Ich muss gestehen, so eine Parade ist unterhaltsam und wenn sie auch unerträglich laut ist, so ist das Laute doch, finde ich, so insgesamt und als Ereignis irgendwie auszuhalten und ich gestehe, ich habe dazu gelächelt.

Vielleicht auch noch aus anderen Gründen. Vielleicht auch, weil ich die Parade der Harleys nur fünf Minuten genossen habe und nicht eine Stunde oder länger.

Vielleicht auch, weil ich da nicht wohne und da weggehen kann, wenn mich das aufregt. Die Harleys im Einzelnen und in meinem Wohnviertel allerdings, die regen mich auf. Die sind zu schnell und sind zu teuer, die fahren zwischen den Rotklinkerblocks aus den Fünfzigerjahren herum und sind so teuer wie ein ganzer Rotklinkerblock.
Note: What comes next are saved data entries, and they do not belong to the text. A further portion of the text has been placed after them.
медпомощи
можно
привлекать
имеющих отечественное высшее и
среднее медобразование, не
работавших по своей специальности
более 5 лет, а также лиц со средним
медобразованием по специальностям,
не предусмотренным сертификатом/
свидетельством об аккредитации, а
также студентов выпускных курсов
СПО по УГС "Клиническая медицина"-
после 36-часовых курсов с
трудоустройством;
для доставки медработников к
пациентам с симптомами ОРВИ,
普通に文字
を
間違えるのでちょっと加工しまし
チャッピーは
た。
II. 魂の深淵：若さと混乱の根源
Die Harleys im Einzelnen sind eine Frechheit. Die brüllen mich an, die brüllen nachts durch die Stadt und wecken die Schlafenden, die tun in den Ohren weh und machen Lärmangst, die sollen auch weh tun und Angst machen, die schreien die ganze Zeit um Aufmerksamkeit, die sind das Gegenteil von bescheiden, die sagen „Geld“ und „stark“ und „ich“. Die rülpsen die ganze Zeit nur „ich“ .

Das ist unerträglich unbescheiden, rücksichtslos und dabei so einfach. Es braucht ja einer nur Geld, um eine Harley zu kaufen und einen Führerschein und dann fährt er halt los.
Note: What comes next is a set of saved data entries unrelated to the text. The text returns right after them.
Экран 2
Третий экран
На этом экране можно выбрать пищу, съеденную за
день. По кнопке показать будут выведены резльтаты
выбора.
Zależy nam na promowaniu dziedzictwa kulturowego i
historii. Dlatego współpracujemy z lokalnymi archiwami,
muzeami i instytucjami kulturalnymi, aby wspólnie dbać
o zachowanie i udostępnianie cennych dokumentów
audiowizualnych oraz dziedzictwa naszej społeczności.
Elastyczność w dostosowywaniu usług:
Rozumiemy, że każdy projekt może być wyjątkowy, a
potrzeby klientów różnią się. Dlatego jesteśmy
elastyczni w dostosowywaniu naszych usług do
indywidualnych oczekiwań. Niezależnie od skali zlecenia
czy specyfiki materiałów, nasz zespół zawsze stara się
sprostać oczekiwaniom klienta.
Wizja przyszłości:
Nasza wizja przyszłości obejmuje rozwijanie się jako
Zurückgelehnt, mit breiten Beinen. Und trotzdem, und trotzdem, ich muss es gestehen, ist da was bei, bei diesem Zirkus.

Ist da was bei, bei den halbnackten, solariumsgebräunten, tätowierten Lederwesten. Was Komisches. Was Jahrmarktmäßiges.
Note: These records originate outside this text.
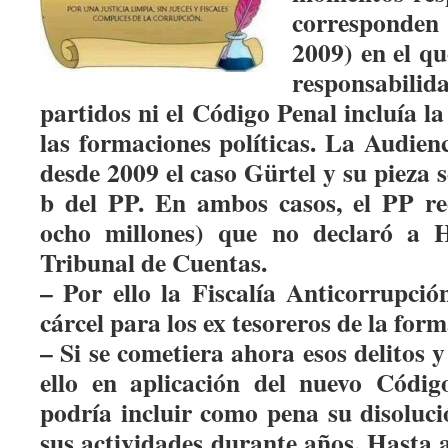
corresponden
2009) en el qu
responsabil
partidos ni el Código Penal incluía la
las formaciones políticas. La Audien
desde 2009 el caso Gürtel y su pieza 
b del PP. En ambos casos, el PP re
ocho millones) que no declaró a H
Tribunal de Cuentas.
– Por ello la Fiscalía Anticorrupció
cárcel para los ex tesoreros de la fo
– Si se cometiera ahora esos delitos
ello en aplicación del nuevo Código
podría incluir como pena su disoluci
sus actividades durante años. Hasta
Die Kostümierung, das Theater, das Gepose und das Sichselbstfeiern. Das hat auch eine gewisse Faszination, vielleicht sollte die Stadt das eben doch aushalten, vielleicht ist das nicht schlimmer, als ein Schlagermove, vielleicht ist das gleich schlimm wie ein Schlagermove, den man am liebsten auch nicht hätte.

Weil der geschmacklos ist und laut und nervt. Weil den Leute feiern, die man nicht mag. Da gibt es Parallelen. Und den Hafengeburtstag, den mag man auch nicht. Und die Leute, die da hingehen, die auch nicht.

Aber eine Menge Leute gehen da hin. Und eine Menge Leute finden Harleys toll. Und eine Menge sahen sich den Korso an und fanden es ganz großartig.

Soll man sie halt lassen? Soll ich toleranter sein? Soll ich manchmal lächeln und obwohl es mir eigentlich nicht gefällt? Soll ich einfach?

Katrin Seddig ist Schriftstellerin in Hamburg mit Interesse am Fremden im Eigenen. Ihr jüngster Roman „Eine Nacht und alles“ ist bei Rowohlt Berlin erschienen.